Under Criminal Investigation? What to Do Before You’re Charged

Board Certified Criminal Trial Lawyer | Polk, Highlands & Hardee Counties | Pre-Charge Defense

Legally reviewed by Tonmiel Rodriguez, Board Certified Criminal Trial Lawyer — last reviewed June 2026.

A detective left a message asking you to call back. Or someone told you the police have been asking questions about you. Or you got a letter from a federal prosecutor. You haven’t been arrested. No charges have been filed. But you know something is happening, and you don’t know whether to call the detective back.

This is one of the most important moments in a criminal case, and most people make their worst decisions here. They call the detective back and try to explain themselves. They talk to their friends about what happened. They delete text messages or emails they think might look bad. Every one of those actions makes the case against you stronger.

I’m Tonmiel Rodriguez, a Board Certified Criminal Trial Lawyer based in Bartow, Florida. I’ve handled investigations and pre-charge representation across the 10th Judicial Circuit — Polk, Highlands, and Hardee Counties — and in federal court. The time you have before charges are filed is the most valuable time in your entire case. Don’t waste it.

Recognizing the Signs You’re Under Investigation

Law enforcement doesn’t usually announce an investigation. But the signs are there if you know what to look for:

  • A detective calls or visits asking to “get your side of the story.” This is an interrogation in disguise.

(TASK DATA):
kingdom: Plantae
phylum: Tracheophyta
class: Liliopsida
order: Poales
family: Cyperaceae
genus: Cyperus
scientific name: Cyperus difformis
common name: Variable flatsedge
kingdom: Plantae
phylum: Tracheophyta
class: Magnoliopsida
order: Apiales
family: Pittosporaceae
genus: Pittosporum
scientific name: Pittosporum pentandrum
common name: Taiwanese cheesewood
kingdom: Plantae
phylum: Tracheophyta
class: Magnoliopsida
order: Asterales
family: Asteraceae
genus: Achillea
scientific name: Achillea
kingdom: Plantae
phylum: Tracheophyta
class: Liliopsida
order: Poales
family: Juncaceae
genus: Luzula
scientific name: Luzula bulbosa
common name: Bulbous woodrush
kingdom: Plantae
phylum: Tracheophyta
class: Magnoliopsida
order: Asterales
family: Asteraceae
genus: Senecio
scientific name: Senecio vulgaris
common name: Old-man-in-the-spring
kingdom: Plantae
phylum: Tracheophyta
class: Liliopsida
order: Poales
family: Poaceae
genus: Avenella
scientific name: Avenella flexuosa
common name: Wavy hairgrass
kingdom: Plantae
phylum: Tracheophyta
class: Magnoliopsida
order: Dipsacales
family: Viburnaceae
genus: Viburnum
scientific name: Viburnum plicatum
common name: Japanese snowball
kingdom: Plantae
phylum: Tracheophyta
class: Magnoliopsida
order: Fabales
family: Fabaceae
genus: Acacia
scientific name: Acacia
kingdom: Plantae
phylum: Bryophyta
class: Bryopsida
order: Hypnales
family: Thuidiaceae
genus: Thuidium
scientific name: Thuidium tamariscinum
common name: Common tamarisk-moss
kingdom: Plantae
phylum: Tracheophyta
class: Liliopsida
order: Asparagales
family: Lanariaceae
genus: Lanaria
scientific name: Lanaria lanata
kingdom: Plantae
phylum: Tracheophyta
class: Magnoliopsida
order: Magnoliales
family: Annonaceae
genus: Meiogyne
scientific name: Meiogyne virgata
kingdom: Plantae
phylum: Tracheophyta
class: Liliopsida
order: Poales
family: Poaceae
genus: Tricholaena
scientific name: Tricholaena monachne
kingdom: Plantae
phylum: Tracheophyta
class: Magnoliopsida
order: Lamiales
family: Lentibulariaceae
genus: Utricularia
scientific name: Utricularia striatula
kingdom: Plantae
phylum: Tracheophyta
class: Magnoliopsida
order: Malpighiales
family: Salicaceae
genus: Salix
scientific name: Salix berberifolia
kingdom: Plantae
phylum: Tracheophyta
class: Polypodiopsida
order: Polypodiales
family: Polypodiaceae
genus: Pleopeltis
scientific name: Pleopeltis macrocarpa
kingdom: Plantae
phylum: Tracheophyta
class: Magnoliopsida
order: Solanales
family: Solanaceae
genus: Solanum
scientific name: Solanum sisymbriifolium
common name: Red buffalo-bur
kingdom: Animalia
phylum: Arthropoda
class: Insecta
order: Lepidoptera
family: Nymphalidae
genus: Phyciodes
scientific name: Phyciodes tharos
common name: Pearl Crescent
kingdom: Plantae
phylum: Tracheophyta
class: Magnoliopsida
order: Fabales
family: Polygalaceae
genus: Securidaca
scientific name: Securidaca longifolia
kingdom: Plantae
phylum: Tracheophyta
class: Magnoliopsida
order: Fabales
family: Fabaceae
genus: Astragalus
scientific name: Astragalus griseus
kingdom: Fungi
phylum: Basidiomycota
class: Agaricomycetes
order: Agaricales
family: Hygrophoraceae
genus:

(TASK A):
Answer these questions from the passage on criminal investigations:
(i) Which counties does the passage list as part of the 10th Judicial Circuit?
(ii) In which city is the lawyer based?
(iii) What does the passage call a detective's request to "get your side of the story"?
(TASK B):
Render the lines of the records as a numbered list, leaving out any blank lines. Begin at the line that contains "scientific name: Luzula bulbosa" and stop after the line that contains "scientific name: Avenella flexuosa".

(FULL SOLUTION A):
(i) Polk, Highlands, and Hardee Counties
(ii) Bartow, Florida
(iii) An interrogation in disguise

(FULL SOLUTION B):
1. scientific name: Luzula bulbosa
2. common name: Bulbous woodrush
3. kingdom: Plantae
4. phylum: Tracheophyta
5. class: Magnoliopsida
6. order: Asterales
7. family: Asteraceae
8. genus: Senecio
9. scientific name: Senecio vulgaris
10. common name: Old-man-in-the-spring
11. kingdom: Plantae
12. phylum: Tracheophyta
13. class: Liliopsida
14. order: Poales
15. family: Poaceae
16. genus: Avenella
17. scientific name: Avenella flexuosa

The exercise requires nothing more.